Semua peralatan yang tersedia dalam kereta. Mulai dari rem darurat, kamar kecil, penutup jendela yang terbuat dari kain terpal yang berfungsi sebagai penutup jendela agar tidak silau oleh sinar matahari yang menembus masuk ke dalam kereta, atau angin yang berhembus masuk, alat tersebut bisa ditarik ke bawah dan dicantolkan pada pengait yang semuanya sudah dibuat sedemikian rupa. Semua peralatan berfungsi dan terawat dengan baik.

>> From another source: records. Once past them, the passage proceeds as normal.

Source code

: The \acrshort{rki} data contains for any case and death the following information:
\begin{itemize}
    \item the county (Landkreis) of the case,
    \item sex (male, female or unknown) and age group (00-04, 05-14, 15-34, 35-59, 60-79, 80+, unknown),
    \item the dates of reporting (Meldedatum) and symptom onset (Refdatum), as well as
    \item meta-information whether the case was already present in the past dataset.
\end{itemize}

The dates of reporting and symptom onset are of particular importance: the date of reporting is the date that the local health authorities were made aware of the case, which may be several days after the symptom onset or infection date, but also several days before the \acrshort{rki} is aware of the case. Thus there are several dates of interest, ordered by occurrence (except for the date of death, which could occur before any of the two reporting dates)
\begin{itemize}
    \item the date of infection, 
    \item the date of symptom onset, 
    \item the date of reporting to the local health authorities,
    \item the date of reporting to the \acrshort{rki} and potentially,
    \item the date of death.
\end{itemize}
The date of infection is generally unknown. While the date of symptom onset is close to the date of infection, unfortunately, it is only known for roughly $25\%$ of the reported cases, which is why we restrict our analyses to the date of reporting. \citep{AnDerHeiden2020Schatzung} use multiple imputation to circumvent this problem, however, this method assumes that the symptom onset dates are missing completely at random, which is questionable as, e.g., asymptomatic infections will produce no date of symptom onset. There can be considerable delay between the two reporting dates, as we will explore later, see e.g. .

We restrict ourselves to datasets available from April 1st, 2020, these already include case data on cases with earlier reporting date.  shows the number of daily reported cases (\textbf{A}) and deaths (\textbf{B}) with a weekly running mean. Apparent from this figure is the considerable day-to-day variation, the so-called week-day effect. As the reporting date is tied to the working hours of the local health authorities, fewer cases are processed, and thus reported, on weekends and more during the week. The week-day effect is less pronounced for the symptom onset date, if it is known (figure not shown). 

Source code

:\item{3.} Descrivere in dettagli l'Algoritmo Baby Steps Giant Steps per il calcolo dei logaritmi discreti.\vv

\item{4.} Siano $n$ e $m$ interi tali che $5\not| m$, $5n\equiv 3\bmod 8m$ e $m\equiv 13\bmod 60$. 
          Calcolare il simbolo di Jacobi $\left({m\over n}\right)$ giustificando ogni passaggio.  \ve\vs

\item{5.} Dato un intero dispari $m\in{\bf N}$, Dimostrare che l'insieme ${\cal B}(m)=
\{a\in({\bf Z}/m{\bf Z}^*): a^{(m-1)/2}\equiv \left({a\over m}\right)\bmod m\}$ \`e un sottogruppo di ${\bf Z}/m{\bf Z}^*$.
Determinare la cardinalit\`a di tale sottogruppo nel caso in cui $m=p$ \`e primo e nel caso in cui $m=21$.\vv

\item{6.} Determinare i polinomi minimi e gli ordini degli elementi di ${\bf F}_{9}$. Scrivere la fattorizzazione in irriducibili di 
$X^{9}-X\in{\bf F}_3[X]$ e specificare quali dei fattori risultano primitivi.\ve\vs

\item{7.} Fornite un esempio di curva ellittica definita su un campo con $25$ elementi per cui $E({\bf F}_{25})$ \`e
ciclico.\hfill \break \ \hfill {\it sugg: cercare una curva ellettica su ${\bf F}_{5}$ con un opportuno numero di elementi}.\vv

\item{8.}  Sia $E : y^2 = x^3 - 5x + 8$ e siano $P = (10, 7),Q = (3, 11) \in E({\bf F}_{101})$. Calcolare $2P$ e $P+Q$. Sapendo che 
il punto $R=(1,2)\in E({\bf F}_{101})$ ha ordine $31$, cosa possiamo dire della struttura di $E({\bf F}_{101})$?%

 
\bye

Antara tempat duduk penumpang yang berhadapan, tersedia sebuah meja kecil yang menempel di bawah kaca jendela. Meja tersebut memiliki dua cekungan sedalam setengah sentimeter, gunanya untuk meletakkan gelas atau cangkir minuman di atasnya agar tidak bisa bergeser bila kereta berjalan. Meja kecil ini pun bisa ditekuk ke bawah bila tidak dipergunakan, sebagaimana meja kecil di depan kita bila naik pesawat terbang.
Kemudian pada bagian bawahnya, terdapat kotak kecil sebagai tempat sampah dilengkapi tutup agar kebersihan tetap terjaga.
Logam besi yang ada pada bagian interior gerbong, seperti besi tempat duduk, bingkai jendela, nomer tempat duduk yang menempel pada setiap sandaran, rak barang untuk meletakkan bawaan penumpang. Semuanya terbuat dari logam stainlees steel. Hanya kursi yang terbuat dari kayu yang dianyam dengan rotan. Yang akan menjadi sarang dari kepinding. Kepinding ini yang membuat penumpang tidak bisa duduk dengan nyaman. Binatang ini selalu menyelusup ke dalam pakaian penumpang untuk mengisap darah.
Bangku semacam ini di era awal tahun delapan puluhan masih terdapat pada gerbang kereta. Saya masih mengalami bagaimana kepinding bergerilya bila malam hari. Tak ada yang bisa kita lakukan selain memukul-mukul bangku agar binatang itu tidak menganggu, atau dengan cara begitu, untuk melemparkannya dari sela-sela anyaman rotan, sebab di sanalah binatang itu bersembunyi untuk kemudian akan melakukan serangan bila keadaan kembali tenang. Namun keadaan tak akan pernah tenang selama penumpang merasa terganggu oleh ulah kepinding yang selalu ada di sela-sela bangku kereta yang terbuat dari rotan.